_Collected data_
******************************
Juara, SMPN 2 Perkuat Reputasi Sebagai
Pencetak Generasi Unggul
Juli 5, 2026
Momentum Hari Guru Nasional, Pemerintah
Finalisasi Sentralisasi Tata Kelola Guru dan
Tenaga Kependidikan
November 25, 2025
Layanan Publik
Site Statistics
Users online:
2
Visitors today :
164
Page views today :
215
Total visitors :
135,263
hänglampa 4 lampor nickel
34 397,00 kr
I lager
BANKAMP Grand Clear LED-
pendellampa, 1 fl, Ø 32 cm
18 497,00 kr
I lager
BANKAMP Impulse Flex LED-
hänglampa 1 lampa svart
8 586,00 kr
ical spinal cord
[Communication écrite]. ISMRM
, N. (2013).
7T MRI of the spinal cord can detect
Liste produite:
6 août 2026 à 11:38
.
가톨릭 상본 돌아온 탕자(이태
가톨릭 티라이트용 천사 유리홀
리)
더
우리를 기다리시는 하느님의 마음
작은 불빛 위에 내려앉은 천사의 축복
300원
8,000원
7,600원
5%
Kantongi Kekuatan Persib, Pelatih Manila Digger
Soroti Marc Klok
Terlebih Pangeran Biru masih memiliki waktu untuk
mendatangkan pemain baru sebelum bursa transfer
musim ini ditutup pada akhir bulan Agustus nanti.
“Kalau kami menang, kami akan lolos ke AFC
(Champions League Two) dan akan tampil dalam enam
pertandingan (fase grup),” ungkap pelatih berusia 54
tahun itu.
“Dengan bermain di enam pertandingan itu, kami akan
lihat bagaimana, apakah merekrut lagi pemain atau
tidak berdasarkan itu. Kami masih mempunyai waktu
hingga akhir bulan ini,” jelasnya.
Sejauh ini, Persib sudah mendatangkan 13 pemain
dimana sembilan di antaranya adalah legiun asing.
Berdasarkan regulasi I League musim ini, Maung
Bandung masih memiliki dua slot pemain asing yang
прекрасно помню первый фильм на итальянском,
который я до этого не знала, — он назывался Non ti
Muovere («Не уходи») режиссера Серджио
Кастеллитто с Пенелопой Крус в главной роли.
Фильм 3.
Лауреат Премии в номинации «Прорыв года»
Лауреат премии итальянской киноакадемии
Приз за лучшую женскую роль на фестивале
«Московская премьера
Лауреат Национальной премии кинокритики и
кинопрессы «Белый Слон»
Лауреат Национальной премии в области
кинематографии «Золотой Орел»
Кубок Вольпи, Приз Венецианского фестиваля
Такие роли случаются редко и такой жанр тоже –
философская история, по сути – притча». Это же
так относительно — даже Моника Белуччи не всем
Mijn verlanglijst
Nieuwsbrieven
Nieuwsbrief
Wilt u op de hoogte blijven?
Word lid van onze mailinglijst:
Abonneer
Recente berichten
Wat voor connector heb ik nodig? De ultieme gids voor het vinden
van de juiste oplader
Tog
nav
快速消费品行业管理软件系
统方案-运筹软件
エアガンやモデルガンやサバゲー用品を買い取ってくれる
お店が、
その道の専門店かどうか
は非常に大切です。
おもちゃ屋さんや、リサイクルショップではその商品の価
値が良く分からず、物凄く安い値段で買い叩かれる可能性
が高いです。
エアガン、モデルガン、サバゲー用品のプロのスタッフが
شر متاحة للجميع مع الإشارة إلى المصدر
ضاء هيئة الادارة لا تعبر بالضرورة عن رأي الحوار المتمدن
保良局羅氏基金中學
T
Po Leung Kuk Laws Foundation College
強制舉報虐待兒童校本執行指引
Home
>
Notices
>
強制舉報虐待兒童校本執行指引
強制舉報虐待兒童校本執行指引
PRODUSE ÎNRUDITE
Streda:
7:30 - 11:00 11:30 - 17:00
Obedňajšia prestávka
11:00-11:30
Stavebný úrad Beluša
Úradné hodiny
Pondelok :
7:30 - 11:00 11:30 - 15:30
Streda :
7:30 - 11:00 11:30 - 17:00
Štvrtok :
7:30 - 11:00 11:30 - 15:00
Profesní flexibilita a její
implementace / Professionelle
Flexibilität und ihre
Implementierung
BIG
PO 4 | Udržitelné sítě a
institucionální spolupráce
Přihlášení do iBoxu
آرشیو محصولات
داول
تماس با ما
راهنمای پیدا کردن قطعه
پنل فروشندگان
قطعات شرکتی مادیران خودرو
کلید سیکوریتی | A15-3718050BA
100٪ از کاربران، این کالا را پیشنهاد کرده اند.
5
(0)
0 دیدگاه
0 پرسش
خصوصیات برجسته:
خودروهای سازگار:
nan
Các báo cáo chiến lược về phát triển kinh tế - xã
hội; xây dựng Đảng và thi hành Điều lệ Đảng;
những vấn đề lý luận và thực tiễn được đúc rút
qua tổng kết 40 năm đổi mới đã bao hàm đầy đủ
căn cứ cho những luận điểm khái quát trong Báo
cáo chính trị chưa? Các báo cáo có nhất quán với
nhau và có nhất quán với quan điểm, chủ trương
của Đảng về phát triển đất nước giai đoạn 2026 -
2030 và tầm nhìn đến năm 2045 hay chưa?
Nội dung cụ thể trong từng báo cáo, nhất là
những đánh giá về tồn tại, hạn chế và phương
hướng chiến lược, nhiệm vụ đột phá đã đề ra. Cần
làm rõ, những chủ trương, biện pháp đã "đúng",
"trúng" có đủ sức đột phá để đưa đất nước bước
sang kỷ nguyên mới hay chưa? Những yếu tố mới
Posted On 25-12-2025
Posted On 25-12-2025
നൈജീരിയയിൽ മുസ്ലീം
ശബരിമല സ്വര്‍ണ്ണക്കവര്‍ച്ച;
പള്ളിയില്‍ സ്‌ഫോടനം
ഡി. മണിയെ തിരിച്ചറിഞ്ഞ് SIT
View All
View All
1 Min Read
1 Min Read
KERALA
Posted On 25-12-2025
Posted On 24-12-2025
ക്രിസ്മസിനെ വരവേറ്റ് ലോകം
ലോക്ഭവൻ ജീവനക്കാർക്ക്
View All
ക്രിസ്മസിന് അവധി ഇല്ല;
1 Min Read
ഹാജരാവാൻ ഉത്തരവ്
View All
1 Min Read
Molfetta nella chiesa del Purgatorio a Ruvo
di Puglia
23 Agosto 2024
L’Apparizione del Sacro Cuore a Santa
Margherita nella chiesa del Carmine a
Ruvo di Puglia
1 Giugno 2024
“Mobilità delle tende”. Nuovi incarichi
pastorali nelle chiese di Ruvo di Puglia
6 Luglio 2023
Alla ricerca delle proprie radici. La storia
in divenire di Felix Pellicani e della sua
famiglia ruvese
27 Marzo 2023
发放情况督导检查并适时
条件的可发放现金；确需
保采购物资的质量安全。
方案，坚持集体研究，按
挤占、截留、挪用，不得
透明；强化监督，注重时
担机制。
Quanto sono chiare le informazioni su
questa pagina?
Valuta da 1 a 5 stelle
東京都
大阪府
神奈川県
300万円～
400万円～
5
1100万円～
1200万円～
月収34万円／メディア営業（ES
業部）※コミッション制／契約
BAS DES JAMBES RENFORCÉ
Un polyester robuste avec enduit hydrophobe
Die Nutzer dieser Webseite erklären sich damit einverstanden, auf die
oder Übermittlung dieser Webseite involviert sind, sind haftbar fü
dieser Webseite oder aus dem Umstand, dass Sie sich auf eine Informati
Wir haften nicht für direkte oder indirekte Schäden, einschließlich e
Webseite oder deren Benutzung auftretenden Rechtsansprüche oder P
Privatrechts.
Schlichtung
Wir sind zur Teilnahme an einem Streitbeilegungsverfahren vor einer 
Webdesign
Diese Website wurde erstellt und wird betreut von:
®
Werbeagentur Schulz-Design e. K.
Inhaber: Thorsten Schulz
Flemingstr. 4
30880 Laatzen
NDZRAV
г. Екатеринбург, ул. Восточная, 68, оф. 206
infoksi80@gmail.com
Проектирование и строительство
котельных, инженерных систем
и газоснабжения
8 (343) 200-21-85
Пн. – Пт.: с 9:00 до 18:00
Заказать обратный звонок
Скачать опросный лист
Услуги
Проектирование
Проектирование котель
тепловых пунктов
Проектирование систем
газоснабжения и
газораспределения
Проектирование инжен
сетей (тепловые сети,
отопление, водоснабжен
******************************
_What is expected_
Copy out, word for word, every line from the first one through the line that contains "tidak berdasarkan itu.", including both ends.

_Result of this exercise_
Juara, SMPN 2 Perkuat Reputasi Sebagai
Pencetak Generasi Unggul
Juli 5, 2026
Momentum Hari Guru Nasional, Pemerintah
Finalisasi Sentralisasi Tata Kelola Guru dan
Tenaga Kependidikan
November 25, 2025
Layanan Publik
Site Statistics
Users online:
2
Visitors today :
164
Page views today :
215
Total visitors :
135,263
hänglampa 4 lampor nickel
34 397,00 kr
I lager
BANKAMP Grand Clear LED-
pendellampa, 1 fl, Ø 32 cm
18 497,00 kr
I lager
BANKAMP Impulse Flex LED-
hänglampa 1 lampa svart
8 586,00 kr
ical spinal cord
[Communication écrite]. ISMRM
, N. (2013).
7T MRI of the spinal cord can detect
Liste produite:
6 août 2026 à 11:38
.
가톨릭 상본 돌아온 탕자(이태
가톨릭 티라이트용 천사 유리홀
리)
더
우리를 기다리시는 하느님의 마음
작은 불빛 위에 내려앉은 천사의 축복
300원
8,000원
7,600원
5%
Kantongi Kekuatan Persib, Pelatih Manila Digger
Soroti Marc Klok
Terlebih Pangeran Biru masih memiliki waktu untuk
mendatangkan pemain baru sebelum bursa transfer
musim ini ditutup pada akhir bulan Agustus nanti.
“Kalau kami menang, kami akan lolos ke AFC
(Champions League Two) dan akan tampil dalam enam
pertandingan (fase grup),” ungkap pelatih berusia 54
tahun itu.
“Dengan bermain di enam pertandingan itu, kami akan
lihat bagaimana, apakah merekrut lagi pemain atau
tidak berdasarkan itu. Kami masih mempunyai waktu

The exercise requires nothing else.